If Flacco’s 2013 stat line was something like 3,800 yards passing, 22 TD’s, 10 INT’s (that’s what they were LAST season), it would be easy to say, “He had a safe, efficient season.”
The turn-overs, though, separate a safe, efficient season from an average-at-best campaign.
In Flacco’s case, the turnovers in the losses at Buffalo and Chicago, coupled with Sunday’s two pick performance at home vs. the Patriots, make it easy to say, simply, “He’s been closer to the problem than the solution this season.”
Not when you’re making $60 million of guaranteed money over a three year period.
You just can’t be throwing the ball to the other team nineteen times, particularly when the team’s overall margin for error is thin to say the least.
The Ravens are limited offensively. That means the quarterback – more than anyone – has to engineer the team in the safest, most reliable method possible. Turning the ball over a total of 21 times yourself — that’s NOT a recipe for reliability.
Tom Brady has Julian Edelman and three or four other guys none of us even knew existed and he’s working on a 4,200 yard season with 24 TD’s and 10 INT’s. Yes, I know it’s dangerous to put the words Brady and Flacco in the same sentence from a comparison standpoint, but you don’t see “Tommy” have a stinker of a regular season — ever.

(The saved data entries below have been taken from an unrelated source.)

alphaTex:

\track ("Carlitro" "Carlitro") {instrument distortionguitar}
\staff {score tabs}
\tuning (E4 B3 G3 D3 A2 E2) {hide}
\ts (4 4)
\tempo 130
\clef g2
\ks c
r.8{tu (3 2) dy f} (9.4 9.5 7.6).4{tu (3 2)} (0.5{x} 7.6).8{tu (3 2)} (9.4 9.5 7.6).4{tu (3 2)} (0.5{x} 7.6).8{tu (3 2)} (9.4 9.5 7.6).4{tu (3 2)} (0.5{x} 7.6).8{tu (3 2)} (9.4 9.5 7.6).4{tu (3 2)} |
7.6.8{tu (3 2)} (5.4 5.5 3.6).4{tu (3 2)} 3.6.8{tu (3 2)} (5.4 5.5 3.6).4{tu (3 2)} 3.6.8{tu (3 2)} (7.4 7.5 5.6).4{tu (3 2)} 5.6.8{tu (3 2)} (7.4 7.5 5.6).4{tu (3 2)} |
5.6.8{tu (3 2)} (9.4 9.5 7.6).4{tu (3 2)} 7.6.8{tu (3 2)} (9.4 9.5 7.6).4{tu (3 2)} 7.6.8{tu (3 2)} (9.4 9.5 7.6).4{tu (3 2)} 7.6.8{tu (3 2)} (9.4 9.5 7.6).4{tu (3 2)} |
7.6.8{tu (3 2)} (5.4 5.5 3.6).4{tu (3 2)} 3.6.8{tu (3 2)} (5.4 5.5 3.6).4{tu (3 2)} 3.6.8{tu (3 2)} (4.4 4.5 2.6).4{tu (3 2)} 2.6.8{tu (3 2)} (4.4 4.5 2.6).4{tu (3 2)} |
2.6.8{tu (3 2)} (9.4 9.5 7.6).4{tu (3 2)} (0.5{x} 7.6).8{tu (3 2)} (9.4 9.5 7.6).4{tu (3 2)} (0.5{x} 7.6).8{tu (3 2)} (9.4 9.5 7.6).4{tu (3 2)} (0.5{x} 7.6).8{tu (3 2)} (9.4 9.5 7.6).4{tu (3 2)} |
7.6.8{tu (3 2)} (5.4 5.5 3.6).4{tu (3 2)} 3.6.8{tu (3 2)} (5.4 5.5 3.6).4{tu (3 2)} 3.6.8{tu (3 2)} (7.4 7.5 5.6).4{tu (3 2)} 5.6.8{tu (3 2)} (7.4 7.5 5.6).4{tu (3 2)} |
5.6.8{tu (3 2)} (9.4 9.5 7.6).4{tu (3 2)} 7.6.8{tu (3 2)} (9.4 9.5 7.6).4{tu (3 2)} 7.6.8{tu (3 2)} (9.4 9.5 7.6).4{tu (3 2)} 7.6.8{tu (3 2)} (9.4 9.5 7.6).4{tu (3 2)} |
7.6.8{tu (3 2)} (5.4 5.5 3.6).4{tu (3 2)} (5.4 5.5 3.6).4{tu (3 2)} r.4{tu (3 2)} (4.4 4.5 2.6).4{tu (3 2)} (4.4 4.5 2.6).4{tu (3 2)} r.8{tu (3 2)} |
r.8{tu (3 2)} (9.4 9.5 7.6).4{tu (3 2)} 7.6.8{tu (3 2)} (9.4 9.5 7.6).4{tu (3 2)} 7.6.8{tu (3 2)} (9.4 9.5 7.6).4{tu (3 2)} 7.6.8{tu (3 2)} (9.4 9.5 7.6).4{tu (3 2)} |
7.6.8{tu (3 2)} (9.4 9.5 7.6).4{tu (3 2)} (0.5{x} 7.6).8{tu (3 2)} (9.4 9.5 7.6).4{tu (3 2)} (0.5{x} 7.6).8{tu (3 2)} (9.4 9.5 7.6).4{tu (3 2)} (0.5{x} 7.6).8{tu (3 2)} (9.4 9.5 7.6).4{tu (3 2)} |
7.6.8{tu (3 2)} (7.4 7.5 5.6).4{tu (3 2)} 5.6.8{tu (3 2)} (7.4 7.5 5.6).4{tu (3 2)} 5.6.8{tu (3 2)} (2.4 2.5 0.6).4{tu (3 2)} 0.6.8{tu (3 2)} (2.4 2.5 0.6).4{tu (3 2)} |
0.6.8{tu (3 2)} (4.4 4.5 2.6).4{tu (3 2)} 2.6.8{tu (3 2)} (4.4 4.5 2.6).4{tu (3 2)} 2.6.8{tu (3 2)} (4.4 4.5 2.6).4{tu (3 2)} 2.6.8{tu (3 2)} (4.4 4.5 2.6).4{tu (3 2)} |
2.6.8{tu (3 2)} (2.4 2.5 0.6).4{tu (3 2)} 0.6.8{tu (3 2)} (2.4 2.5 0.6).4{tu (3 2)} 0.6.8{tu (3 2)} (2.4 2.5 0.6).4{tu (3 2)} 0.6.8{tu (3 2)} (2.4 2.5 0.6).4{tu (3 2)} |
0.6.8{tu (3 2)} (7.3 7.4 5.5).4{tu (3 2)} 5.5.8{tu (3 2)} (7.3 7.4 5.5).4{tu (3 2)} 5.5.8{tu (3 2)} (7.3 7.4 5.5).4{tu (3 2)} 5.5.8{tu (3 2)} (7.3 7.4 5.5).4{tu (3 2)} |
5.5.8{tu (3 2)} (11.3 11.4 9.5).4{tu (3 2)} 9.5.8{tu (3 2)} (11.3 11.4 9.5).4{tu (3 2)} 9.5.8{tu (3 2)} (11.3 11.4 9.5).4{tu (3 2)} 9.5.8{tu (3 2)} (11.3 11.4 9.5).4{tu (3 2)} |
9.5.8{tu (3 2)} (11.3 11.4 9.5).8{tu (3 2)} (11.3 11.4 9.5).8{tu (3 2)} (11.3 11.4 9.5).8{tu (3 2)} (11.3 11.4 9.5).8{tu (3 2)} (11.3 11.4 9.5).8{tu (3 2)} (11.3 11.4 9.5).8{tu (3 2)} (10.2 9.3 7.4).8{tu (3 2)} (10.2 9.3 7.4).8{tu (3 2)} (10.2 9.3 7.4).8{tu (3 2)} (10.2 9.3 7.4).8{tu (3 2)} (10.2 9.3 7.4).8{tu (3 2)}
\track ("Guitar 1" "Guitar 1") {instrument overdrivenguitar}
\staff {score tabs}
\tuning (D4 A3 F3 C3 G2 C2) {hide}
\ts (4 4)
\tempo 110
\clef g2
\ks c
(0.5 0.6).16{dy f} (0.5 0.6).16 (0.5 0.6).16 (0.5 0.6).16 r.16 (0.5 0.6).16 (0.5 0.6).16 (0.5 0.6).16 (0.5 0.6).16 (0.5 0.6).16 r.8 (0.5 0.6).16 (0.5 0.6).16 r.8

There’s always the argument of the difference between the most “valuable” player and the most “outstanding” player. In this case, specifically, Flacco hasn’t been either. The Ravens are 8-7. In at least four of those losses, the quarterback’s play was a contributing factor. He didn’t “lose” the games, per se, but he wasn’t good enough, either.
It’s possible to be 8-7 through 15 games and have your quarterback be the team MVP. Philip Rivers (4200 yards, 29 TD’s, 10 INT’s) is clearly the MVP of the Chargers, whether they make the playoffs on Sunday or come up a game short.
In the Ravens’ case, there’s no way a quarterback with 18 TD’s and 19 INT’s (plus two fumbles lost) is the most “valuable” player on this season’s 8-7 squad.
Honestly, I don’t think Flacco is in my top 3 for MVP voting. I’d put Jimmy Smith and, of course, Tucker ahead of him.
Now — let’s also quell any whispers or shouts from the peanut gallery about Joe Flacco’s status in Baltimore. This “average at best” season for Flacco doesn’t mean Ozzie Newsome made the wrong call in paying his Super Bowl MVP last March.
Players of all makes and models have “off years”. I don’t think Terrell Suggs has had a particularly great season, honestly. I’d consider it somewhat of an off-year for him, even though he’s been much better in run support than in season’s past. As I always like to remind everyone, “the other team tries too.” So, just because Flacco and the offense have sputtered in 2013, there’s no reason to think ’14 can’t be an improvement with some upgrades on the line and in the pass catching department.
And better play from #5.
Joe Flacco is a very good quarterback.
He just hasn’t had a very good season in 2013.
Which, more than anything else, is why a kicker won the team’s MVP award yesterday.